** AIM OF THE TASK **
Write the next part of the review of the album Some Girls below, starting right after its final sentence.
----- TEXT SHOWN
In fact did I say ‘jaded’? wrong word, ‘glazed’ would be better. You ever wonder what life would be like lived in a short silk kimono travelling endlessly between gigs and lovers in a opiate-induced approximation of the state of a fly encased in amber? It’s all here. ‘Some Girls’ is a monument to a life lived so far beyond mortal realms, ethical considerations and morals, so as to be entirely incomprehensible and terrifying to the rest of us worm food.
Next up ‘Lies’ is fast-paced but ultimately a bit of a lightweight my-woman-done-done-me-wrong number. .After the title track it is a necessary step back towards a more earthly, yet earthy, plane of existence. I like the bright shallow guitar sound often attributed to engineer Chris Kimsey’s championing of the Mesa/Boogie amp and/or Jagger adding third guitar to a number of tunes.
Some Girls makes a rare misstep with ‘Far Away Eyes’ in which Jagger does annoying ironic country, kinda forgetting that he nailed that genre a decade earlier on ‘Dear Doctor’. It’s just gak.
----------
----- DATA FOR ANALYSIS
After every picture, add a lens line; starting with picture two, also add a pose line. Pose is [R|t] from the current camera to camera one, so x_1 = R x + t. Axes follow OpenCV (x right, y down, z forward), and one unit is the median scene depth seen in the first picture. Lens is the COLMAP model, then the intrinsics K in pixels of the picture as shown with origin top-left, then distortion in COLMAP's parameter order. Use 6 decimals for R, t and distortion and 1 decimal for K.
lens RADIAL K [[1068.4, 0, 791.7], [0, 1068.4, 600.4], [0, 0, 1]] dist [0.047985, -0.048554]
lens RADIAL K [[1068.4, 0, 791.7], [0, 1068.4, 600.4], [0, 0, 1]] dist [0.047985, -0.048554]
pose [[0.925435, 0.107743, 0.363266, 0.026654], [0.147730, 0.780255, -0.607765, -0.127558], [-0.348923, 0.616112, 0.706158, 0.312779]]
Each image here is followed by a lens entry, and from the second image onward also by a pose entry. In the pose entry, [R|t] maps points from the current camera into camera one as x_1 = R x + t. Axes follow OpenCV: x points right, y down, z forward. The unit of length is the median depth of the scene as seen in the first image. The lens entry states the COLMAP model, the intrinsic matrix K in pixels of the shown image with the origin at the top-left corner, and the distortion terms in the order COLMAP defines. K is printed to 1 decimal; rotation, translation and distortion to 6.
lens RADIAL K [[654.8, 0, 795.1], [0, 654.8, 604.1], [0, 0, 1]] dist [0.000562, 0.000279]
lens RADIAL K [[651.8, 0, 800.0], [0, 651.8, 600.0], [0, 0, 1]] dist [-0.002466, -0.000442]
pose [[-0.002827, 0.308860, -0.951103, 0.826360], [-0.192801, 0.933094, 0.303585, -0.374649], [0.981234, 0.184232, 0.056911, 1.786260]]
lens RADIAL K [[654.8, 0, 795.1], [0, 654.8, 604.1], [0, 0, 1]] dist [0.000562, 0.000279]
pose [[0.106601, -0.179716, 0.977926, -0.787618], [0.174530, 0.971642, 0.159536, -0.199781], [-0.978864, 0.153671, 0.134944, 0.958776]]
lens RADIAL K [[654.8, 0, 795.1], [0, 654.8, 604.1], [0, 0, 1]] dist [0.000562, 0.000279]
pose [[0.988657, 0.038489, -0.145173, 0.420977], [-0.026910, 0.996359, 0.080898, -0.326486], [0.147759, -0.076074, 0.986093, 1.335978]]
----------
** EXERCISE RESPONSE **
I really like ‘Respectable’s infinitely more relatable hot rockin’ and reelin’ nonsense, I mean come on, who amongst us can honestly say they have never shagged a porn star on the White House lawn?
Well now you're a pillar of society
You don't worry about the things that you used to be
You're a rag-trade girl, you're the queen of porn
You're the easiest lay on the White House lawn
Keith Richards’ ‘Before They Make Me Run’ has really grown on me over the years, despite the song being victim of easily his worst vocal committed to a Stones LP. Recorded after 5 days without sleeping (‘Booze and pills and powders, you can choose your medicine’) and inspired by evil Canadians having busted him for heroin possession in Toronto there is a strung-out plaintive defiance that I like here.
Ditto for ‘Beast Of Burden’, which is a song that I love more and more as time rolls on by. Jagger actually aces this one, parading his defiance and vulnerability simultaneously, to great effect. The melodies and falsetto nonsense here and there gild the lily beautifully.
Some Girls signs off with ‘Shattered’ which sounds rather futuristic and phased, Richards’ guitar growling far away and Wood playing the bass whilst Jagger does his best NYC hip-speak over the top – lyrics written in the back of a New York cab, natch. In retrospect it’s a song that the Stones could have done without, as inferior copies blighted their albums for another decade at least. I like the glossy sheen of it all.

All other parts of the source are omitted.